Learning About Your Audience Is Continuous
Taking a “pulse” is never a one-and-done. As you know with your own pulse, it slows when you are resting and speeds up when you are racing around. So you can’t do a single survey and say, “Aha! I got it! I know everything about my audience.” Stay engaged with the people in your audience, so they stay engaged with you. Conduct one-off polls within your content. A WordPress plug-in called Forminator allows you to ask questions like “Which day of the week would you like to receive a newsletter?” or “Would you rather read a book, listen to a book, or hear a podcast?”
Stay engaged with your audience, so they stay engaged with you.
These types of polls are not statistically accurate, but they will give you insights about what your audience wants. The polls also build connections with the members of your audience—where they feel they are being heard. If indeed you find out that 70 percent want a podcast, mention that fact when you launch your podcast. And make sure you use the second person when you do: “Because 70 percent of you wanted a podcast, I am happy to say I got over my nerves and am launching it today.”
Notice not only did I used the coveted “you,” but I also shared that I “got over my nerves” to meet your needs.

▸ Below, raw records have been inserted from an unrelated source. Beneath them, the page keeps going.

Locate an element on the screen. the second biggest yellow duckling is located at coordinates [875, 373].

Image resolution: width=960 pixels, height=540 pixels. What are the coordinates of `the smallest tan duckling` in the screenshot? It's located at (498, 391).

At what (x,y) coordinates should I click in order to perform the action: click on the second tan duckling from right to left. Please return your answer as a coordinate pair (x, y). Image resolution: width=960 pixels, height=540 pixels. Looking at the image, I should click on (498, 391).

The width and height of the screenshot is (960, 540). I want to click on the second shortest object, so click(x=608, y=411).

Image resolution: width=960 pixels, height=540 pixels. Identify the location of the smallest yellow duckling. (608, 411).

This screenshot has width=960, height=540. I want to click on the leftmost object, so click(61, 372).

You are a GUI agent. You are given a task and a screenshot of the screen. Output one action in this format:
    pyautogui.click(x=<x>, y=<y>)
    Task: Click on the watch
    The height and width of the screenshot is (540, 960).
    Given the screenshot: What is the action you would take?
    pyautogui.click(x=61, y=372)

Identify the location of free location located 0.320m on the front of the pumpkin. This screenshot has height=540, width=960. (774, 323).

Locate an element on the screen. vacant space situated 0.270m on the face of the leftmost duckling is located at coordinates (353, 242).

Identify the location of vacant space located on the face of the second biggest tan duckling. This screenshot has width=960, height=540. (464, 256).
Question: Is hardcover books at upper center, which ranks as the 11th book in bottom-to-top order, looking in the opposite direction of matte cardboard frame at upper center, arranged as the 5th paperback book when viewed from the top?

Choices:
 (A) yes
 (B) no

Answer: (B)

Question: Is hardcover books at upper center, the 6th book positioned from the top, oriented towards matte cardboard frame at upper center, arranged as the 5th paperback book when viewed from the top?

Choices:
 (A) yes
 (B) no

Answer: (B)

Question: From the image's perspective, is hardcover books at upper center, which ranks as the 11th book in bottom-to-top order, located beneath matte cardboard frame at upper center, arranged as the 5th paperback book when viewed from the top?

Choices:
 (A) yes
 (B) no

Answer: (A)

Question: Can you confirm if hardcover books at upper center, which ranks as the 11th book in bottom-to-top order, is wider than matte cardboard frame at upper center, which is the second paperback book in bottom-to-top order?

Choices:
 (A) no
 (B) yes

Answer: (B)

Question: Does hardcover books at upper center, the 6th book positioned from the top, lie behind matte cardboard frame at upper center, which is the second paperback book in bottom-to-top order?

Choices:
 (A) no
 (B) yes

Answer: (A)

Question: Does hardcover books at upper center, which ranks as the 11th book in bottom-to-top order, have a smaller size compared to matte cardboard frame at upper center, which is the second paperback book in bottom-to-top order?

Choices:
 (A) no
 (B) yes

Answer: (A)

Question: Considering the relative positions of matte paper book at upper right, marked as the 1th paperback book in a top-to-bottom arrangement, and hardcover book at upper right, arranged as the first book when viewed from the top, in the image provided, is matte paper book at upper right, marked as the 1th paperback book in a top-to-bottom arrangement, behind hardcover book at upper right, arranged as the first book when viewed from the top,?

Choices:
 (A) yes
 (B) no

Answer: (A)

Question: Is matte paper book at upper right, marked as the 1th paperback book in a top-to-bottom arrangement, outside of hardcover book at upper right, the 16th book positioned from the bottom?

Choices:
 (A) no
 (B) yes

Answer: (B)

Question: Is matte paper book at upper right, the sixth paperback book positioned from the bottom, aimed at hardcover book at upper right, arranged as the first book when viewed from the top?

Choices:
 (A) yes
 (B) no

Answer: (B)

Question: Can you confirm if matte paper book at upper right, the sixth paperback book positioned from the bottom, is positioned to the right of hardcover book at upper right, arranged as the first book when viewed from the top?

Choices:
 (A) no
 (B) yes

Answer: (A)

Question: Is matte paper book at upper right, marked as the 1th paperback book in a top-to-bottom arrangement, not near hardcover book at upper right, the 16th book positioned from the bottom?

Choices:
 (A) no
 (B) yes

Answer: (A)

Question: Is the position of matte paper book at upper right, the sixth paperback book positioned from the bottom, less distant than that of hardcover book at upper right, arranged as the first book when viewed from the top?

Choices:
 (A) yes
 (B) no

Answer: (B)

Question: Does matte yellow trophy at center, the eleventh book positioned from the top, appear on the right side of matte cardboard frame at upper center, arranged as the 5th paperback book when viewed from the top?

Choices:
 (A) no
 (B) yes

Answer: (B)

The people in your audience (even the 30 percent who didn’t respond) will feel like they are part of a community—and they will have a greater trust in you for sharing your vulnerability. Most people are cowed by the idea of speaking in public or being recorded. Sharing your humanity will go a long way to bridging that divide between audience and true followers.
Understanding your audience is a vital step in improving the content you’re producing. Focusing on meeting customers’ needs and improving their mood toward your offering will help you to achieve your income goals.
Great piece. And because the audience continues to grow and change, it's never a once-and-done.